January is like one of my children's' endless games of Monopoly where I'm stuck freezing and penniless in a house on the Old Kent Road, and everyone else who's not ski-ing is living it up in a chain of hotels on Park Lane and Mayfair. Not that Monopoly really reflects modern life. Where is this mythical free parking and when did a bank last make an error in your favour? Where's the Community Chest card for the day spa and who takes a trip to Grand Cayman to inspect their offshore assets? And why doesn't anyone go to the country for extended periods instead of to jail? However, languishing in virtual jail does have its compensations. You can opt out and have a rent-free rest, which is pretty much what you need if you're piste off in January.

 

I've been swinging between sybaritic over-indulgence and low-fat, post-holiday hell - my version of yo-yo dieting. By now, I simply want something uncomplicated to eat - nothing fancy, nothing faddish, just food. The Spanish/North African restaurant, Moro in Exmouth Market in Clerkenwell may not seem like the obvious choice. but if you're expecting chimney pot tagines and wall to wall ethnic fakery you've come to the wrong place. If you want a contrived Moorish fantasy, take a trip to Mourad Mazouz's oh-so-trendy Momo off Regent Street in Central London, or alternatively buy the Momo cookbook and just look at the pictures.

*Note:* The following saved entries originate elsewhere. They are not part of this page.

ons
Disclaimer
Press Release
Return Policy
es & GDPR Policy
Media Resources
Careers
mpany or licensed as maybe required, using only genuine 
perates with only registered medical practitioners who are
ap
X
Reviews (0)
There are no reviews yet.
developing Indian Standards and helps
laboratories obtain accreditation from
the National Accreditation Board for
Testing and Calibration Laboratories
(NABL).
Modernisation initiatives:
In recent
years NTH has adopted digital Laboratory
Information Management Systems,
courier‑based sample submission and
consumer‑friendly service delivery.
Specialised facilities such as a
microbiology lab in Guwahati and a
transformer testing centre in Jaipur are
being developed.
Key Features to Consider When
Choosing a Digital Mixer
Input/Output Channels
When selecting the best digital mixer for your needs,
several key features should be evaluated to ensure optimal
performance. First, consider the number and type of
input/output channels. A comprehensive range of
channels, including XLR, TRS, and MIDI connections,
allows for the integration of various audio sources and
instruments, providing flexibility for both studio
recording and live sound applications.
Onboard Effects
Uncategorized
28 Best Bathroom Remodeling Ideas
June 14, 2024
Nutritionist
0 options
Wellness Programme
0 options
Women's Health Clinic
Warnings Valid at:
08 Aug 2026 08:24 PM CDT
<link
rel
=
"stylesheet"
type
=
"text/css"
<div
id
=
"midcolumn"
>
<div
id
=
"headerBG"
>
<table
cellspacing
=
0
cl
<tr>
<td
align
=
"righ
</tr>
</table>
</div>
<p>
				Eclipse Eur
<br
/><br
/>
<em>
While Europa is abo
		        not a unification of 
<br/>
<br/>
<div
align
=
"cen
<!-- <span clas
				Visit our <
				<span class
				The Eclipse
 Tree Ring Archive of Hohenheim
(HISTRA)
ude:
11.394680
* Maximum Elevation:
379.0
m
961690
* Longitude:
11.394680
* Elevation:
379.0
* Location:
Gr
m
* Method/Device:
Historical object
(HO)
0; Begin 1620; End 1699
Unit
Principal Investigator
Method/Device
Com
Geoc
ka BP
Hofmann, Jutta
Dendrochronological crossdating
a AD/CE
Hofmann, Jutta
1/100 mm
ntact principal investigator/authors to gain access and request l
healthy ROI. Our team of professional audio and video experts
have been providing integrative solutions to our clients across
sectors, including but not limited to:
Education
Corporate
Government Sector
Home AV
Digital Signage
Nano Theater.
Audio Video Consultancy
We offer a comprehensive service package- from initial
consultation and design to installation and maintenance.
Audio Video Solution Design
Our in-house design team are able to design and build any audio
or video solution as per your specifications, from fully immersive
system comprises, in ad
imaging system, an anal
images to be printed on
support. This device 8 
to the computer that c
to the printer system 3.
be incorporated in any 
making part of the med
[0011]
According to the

In contrast Moro is Momo uncovered. Apart from a row of oversized, striped bolsters along one wall, the room is sub-spartan with plain walls, bare floors, a utilitarian black and chrome bar, and simple brown tables crammed too closely together. As you squeeze past your neighbour's table you can re-enact the final tidal wave scene from Deep Impact and be graphically reminded of your new year resolution to lose weight. At lunch time it appears to double as the nearby Guardian Newspaper's executive canteen, and though I imagine the sound level can rise to a dull roar, on our visit it was earnest, but bearable.

 

Currently, I seem to have left my usually healthy appetite in the same place as I put my address book, the car radio, and three sets of house keys. I glanced at starters like salted anchovy, raw artichoke heart and piquillo pepper salad, pan fried calf's liver with cumin and crispbread, or a plate of chorizo and tortilla, but nothing appealed. The main courses were more enticing, most of them emanating from the gaping mouth of the wood fired oven in the heart of the restaurant's open kitchen - charcoal grilled seabass with pistachio and pomegranate sauce, roasted pork belly with quince alioli, grilled lamb with chickpeas or wood roasted lemon sole with braised fennel. My companion follows a proper vegetarian diet without the convenient loophole of considering fish to be a vegetable (unlike many of my like-minded friends who will gaily scoff seared tuna as long as it's line caught - a happy PC fish is an altruistic tuna, enormously cheered that dolphin can swim past unharmed). This made his choice easy - there was only one suitable starter and one main course on the menu, and nothing further to be coaxed from the waiter. He had a sharp, salty pairing of crumbled feta with small slices of blood orange and flat leaf parsley, followed by four grains with fresh herbs.

 

"What are the four grains?" I asked the waiter. "Wheat, wheat berries (which are whole, unprocessed kernels of wheat), chick peas and black beans," he replied, which even if I count it up twice using all my fingers comes to one grain and two pulses, but let's not split peas. The dish looked and tasted hearty and appetising, and was served with a pleasing sweet tomato sauce and a thick, curdy yoghurt dressing, both of which complemented the nutty texture of the beans.

 

I decided on a serious, frumpy-sounding sort of lunch featuring dishes as washed out and anaemic as my mood. First up was a bowl of chicken broth with a thin, insipid stock, not enlivened by the six grey, wizened cardamom dumplings idling in the depths like something left over from the washing up.

 

Consequently I did not have high hopes for the poached chicken breast but I was pleasantly surprised. True, the food on the plate appeared lack-lustre - strips of pallid chicken breast on a bed of Farika - crushed wheat - more like home cooking than the window dressing you usually find in restaurants. The taste, however, was perfect. The chicken was succulent and full of gentle flavours. The crushed wheat moist, tangy and flavoursome.

 

From the small dessert menu, my companion had an intense and delicious blood orange tart. I had rose petal ice cream, with the subtlest hint of rosewater and a few dried rose-petals strewn on the top - very good with the orange tart.

 

Despite the watery soup, I left feeling restored, invigorated, and nourished which on a cold, grey miserable January afternoon is all you can ask for really. Apart from maybe George Clooney.